Proses Lelang dan Pengecekan Shelter Tsunami Sebelum Diserahkan ke Pemkab Lombok Utara Diusut KPK

JAKARTA - Komisi Pemberantasan Korupsi (KPK) mengusut proses lelang dan pengecekan serah terima shelter tsunami di Nusa Tenggara Barat (NTB). Ada 12 saksi yang diperiksa penyidik pada Selasa, 6 Agustus.

“Pemeriksaan dilakukan di Kantor BPKP Perwakilan Provinsi NTB,” kata Juru Bicara KPK Tessa Mahardika kepada wartawan dalam keterangan tertulisnya, Rabu, 7 Agustus.

Tessa menyebut 12 saksi itu memenuhi panggilan. Mereka dicecar soal lelang dan proses pengecekan sebelum shelter tsunami diserahkan dari Kementerian PU Satuan Kerja (Satker) Penataan Bangunan dan Lingkungan NTB ke Pemkab Lombok Utara.

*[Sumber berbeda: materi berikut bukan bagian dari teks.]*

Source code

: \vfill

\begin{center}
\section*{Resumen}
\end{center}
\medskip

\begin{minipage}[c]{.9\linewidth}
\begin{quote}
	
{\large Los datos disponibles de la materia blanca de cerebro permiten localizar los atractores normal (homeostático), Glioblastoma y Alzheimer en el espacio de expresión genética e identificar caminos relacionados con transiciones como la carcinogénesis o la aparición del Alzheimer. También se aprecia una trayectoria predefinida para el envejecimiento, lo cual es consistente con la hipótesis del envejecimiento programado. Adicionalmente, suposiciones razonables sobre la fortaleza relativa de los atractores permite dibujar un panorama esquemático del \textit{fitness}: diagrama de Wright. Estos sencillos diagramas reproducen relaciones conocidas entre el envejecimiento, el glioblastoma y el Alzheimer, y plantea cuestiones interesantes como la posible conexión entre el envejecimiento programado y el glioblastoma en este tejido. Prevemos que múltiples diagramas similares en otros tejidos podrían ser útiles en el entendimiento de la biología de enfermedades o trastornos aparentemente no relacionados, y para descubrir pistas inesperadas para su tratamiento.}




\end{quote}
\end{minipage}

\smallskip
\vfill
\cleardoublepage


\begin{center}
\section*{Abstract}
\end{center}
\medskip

“Penyidik mendalami proses lelang dan proses pengecekan serah terima shelter tsunami,” ujarnya.

Adapun 12 saksi yang diperiksa adalah Pejabat Pembuat Komitmen (PPK) Pembangunan Shelter NTB, Aprialely Nirmala (AN); Konsultan Manajemen Konstruksi, Djoni Ismanto (DI), Widya Pranoto (WP), dan Sukismoyo (SKM).

Kemudian turut diperiksa juga Djumali (DJM) yang merupakan Ketua Pokja; Andria Hidayati (AH) selaku Sekretaris Pokja; dua anggota Pokja, yakni Irham (IRH) dan Isnaedi Jamhari (IJ) sekaligus Sekretaris PPHP; Ketua PPHP, Yayan Supriyatna (YS); serta Suharto (SHT), Muhammad Sahabudin (MS), dan Kusmalahadi Syamsuri (KS) yang merupakan Anggota PPHP.

Diberitakan sebelumnya, KPK sedang mengusut dugaan korupsi pembangunan tempat evakuasi sementara (TES) atau shelter tsunami di NTB. Ada dua orang yang sudah ditetapkan sebagai tersangka, rinciannya seorang merupakan penyelenggara negara dan lainnya berasal dari BUMN.

Disebutkan pembangunan dilaksanakan Satuan Kerja Penataan Bangunan dan Lingkungan, Kegiatan Pelaksanaan Penataan Bangunan dan Lingkungan (PBL) Provinsi Nusa Tenggara Barat Kementerian Pekerjaan Umum dan Perumahan Rakyat pada 2014. Penyidikan dugaan korupsi ini dilaksanakan sejak 2023.

Anggaran pembangunan shelter yang ujungnya dikorupsi ini berasal dari Kementerian PUPR. Modus yang diduga terjadi adalah menurunkan kualitas pembangunan.

Akibatnya, shelter atau tempat sementara yang dibangun keburu rusak. Padahal bangunan ini dibutuhkan untuk masyarakat ketika terjadi bencana tsunami.